** Opening Source data block **

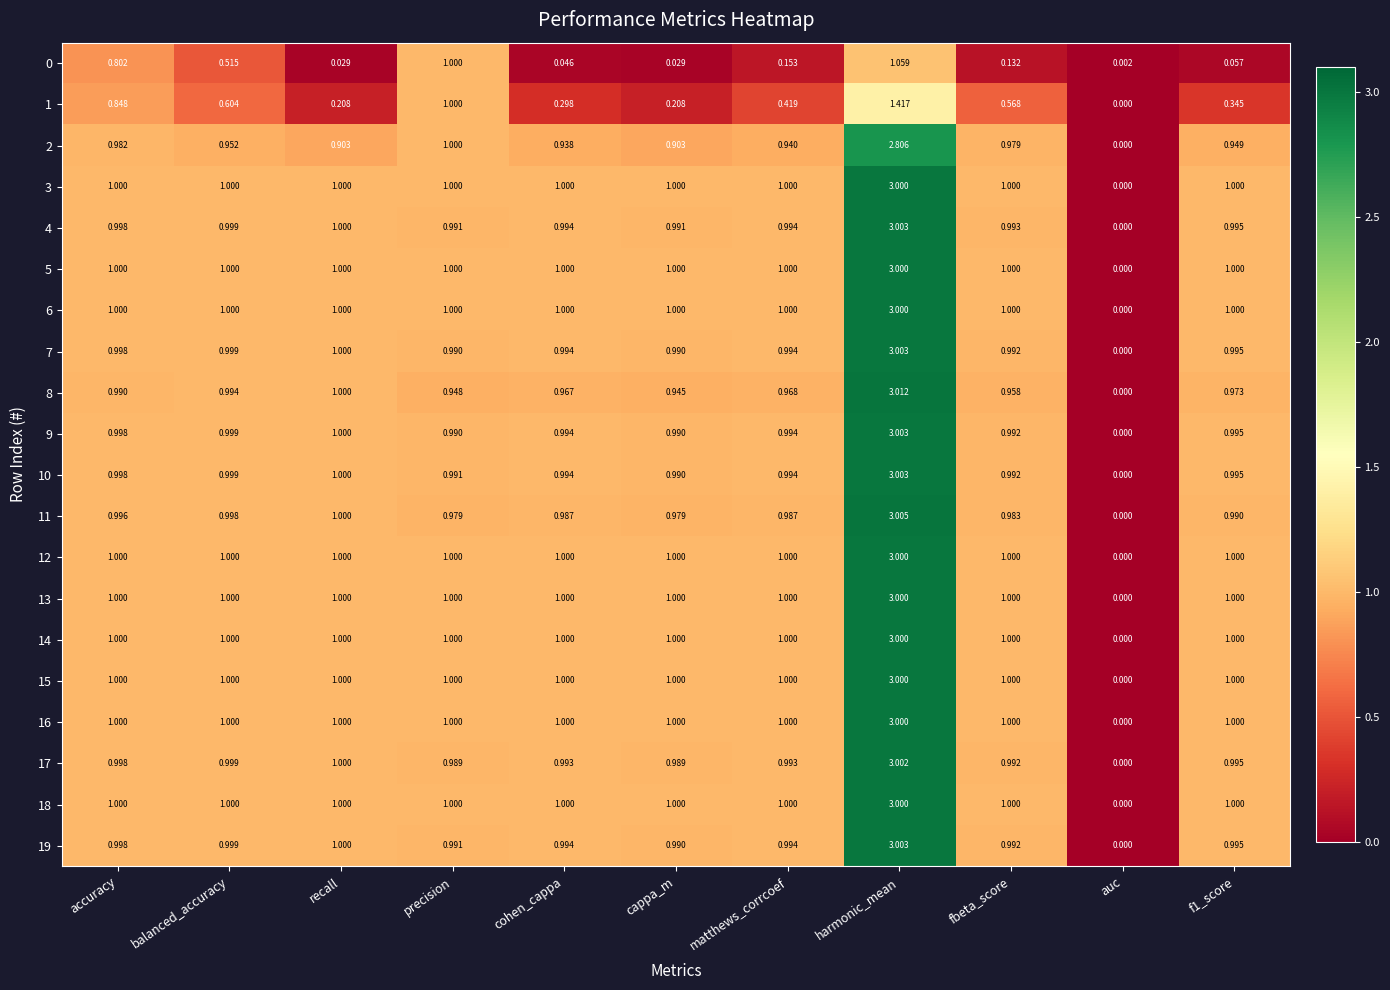

Which category has the lowest value in the 7 series?

auc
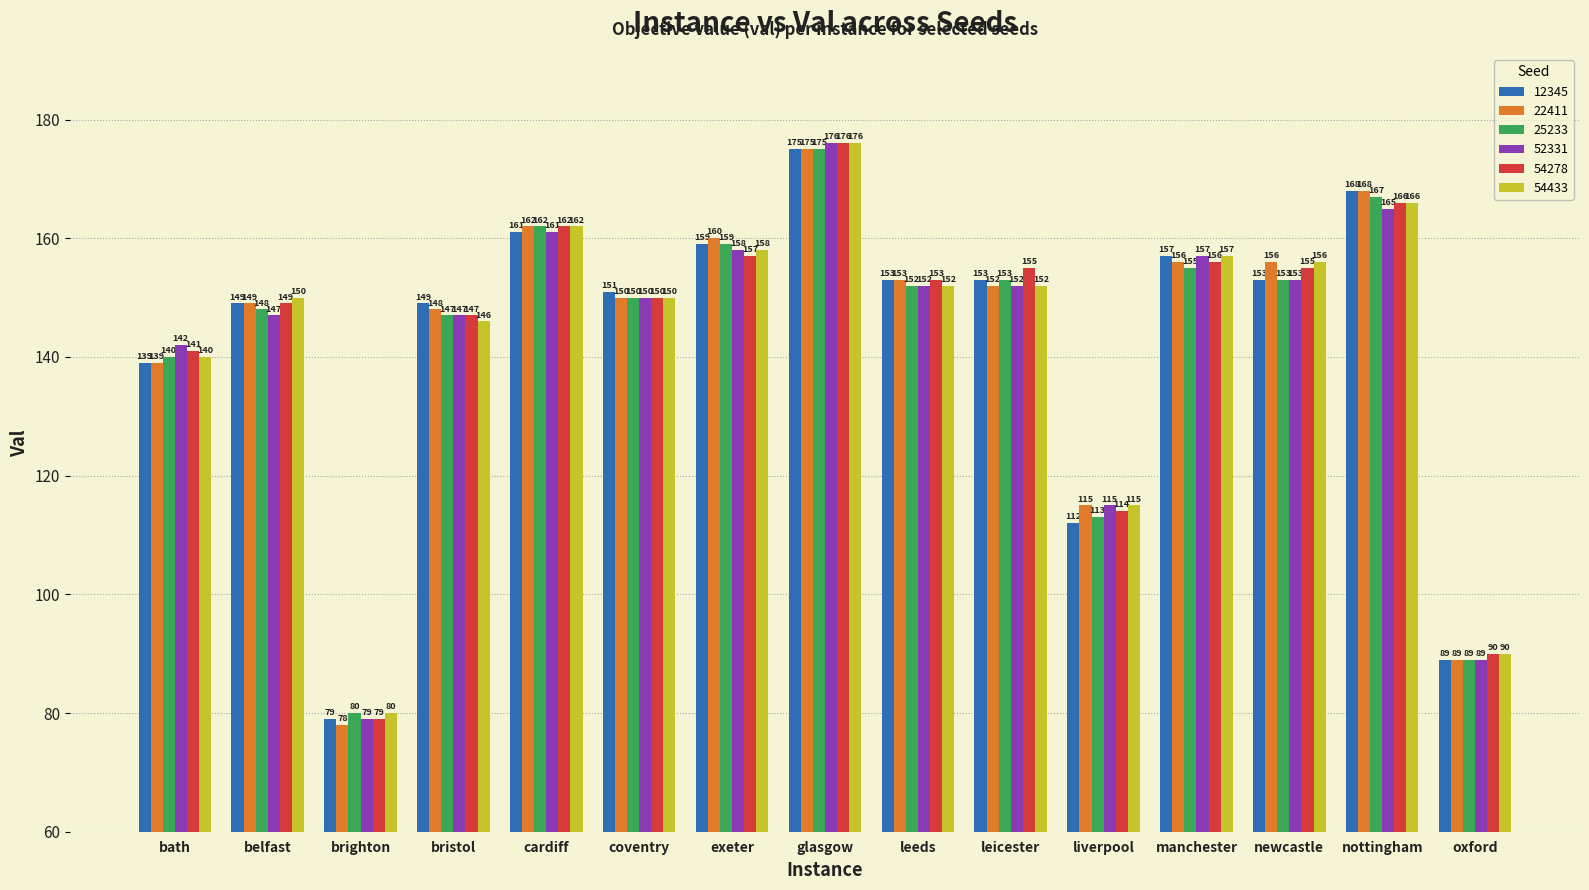

What is the sum of all 54278 values?

2150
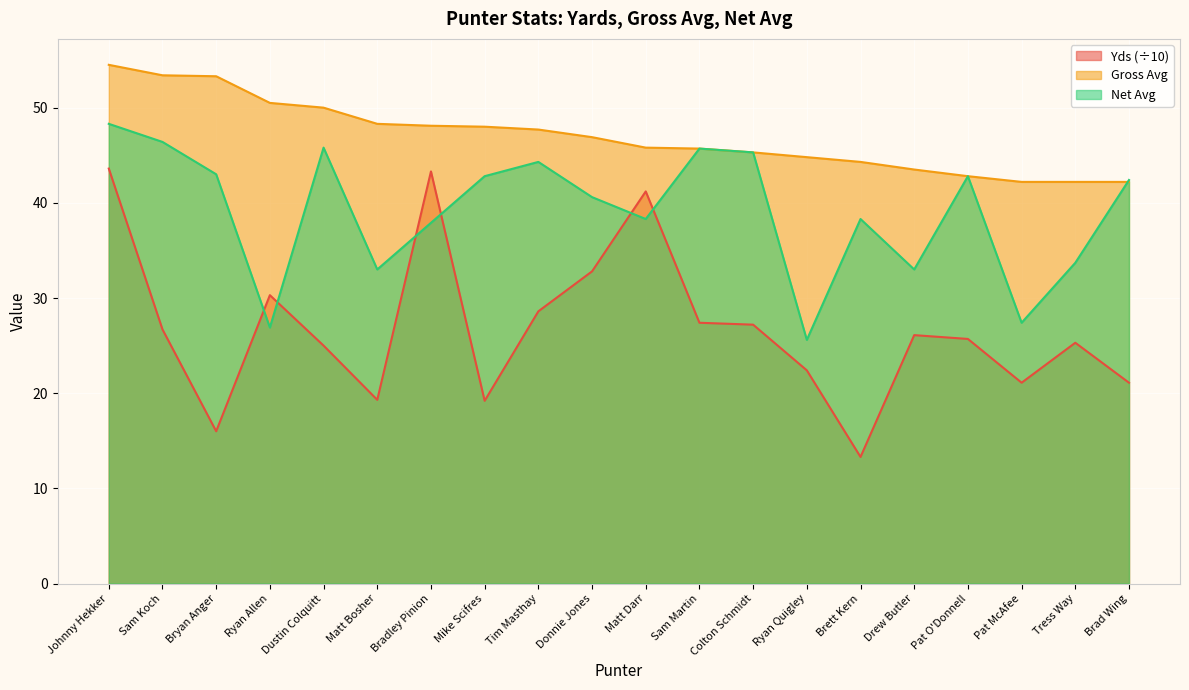

Reading left to right, extract all data points from this chart.

Yds: Johnny Hekker=43.6	Sam Koch=26.7	Bryan Anger=16.0	Ryan Allen=30.3	Dustin Colquitt=25.0	Matt Bosher=19.3	Bradley Pinion=43.3	Mike Scifres=19.2	Tim Masthay=28.6	Donnie Jones=32.8	Matt Darr=41.2	Sam Martin=27.4	Colton Schmidt=27.2	Ryan Quigley=22.4	Brett Kern=13.3	Drew Butler=26.1	Pat O'Donnell=25.7	Pat McAfee=21.1	Tress Way=25.3	Brad Wing=21.1
Gross Avg: Johnny Hekker=54.5	Sam Koch=53.4	Bryan Anger=53.3	Ryan Allen=50.5	Dustin Colquitt=50.0	Matt Bosher=48.3	Bradley Pinion=48.1	Mike Scifres=48.0	Tim Masthay=47.7	Donnie Jones=46.9	Matt Darr=45.8	Sam Martin=45.7	Colton Schmidt=45.3	Ryan Quigley=44.8	Brett Kern=44.3	Drew Butler=43.5	Pat O'Donnell=42.8	Pat McAfee=42.2	Tress Way=42.2	Brad Wing=42.2
Net Avg: Johnny Hekker=48.3	Sam Koch=46.4	Bryan Anger=43.0	Ryan Allen=26.9	Dustin Colquitt=45.8	Matt Bosher=33.0	Bradley Pinion=37.9	Mike Scifres=42.8	Tim Masthay=44.3	Donnie Jones=40.6	Matt Darr=38.3	Sam Martin=45.7	Colton Schmidt=45.3	Ryan Quigley=25.6	Brett Kern=38.3	Drew Butler=33.0	Pat O'Donnell=42.8	Pat McAfee=27.4	Tress Way=33.7	Brad Wing=42.4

** Closing Source data block **

Retype the data exactly, beginning at its start and stopping after the line that contains "Reading left to". Leave the pictures out of your copy.

→ **Response**:
Which category has the lowest value in the 7 series?

auc

What is the sum of all 54278 values?

2150

Reading left to right, extract all data points from this chart.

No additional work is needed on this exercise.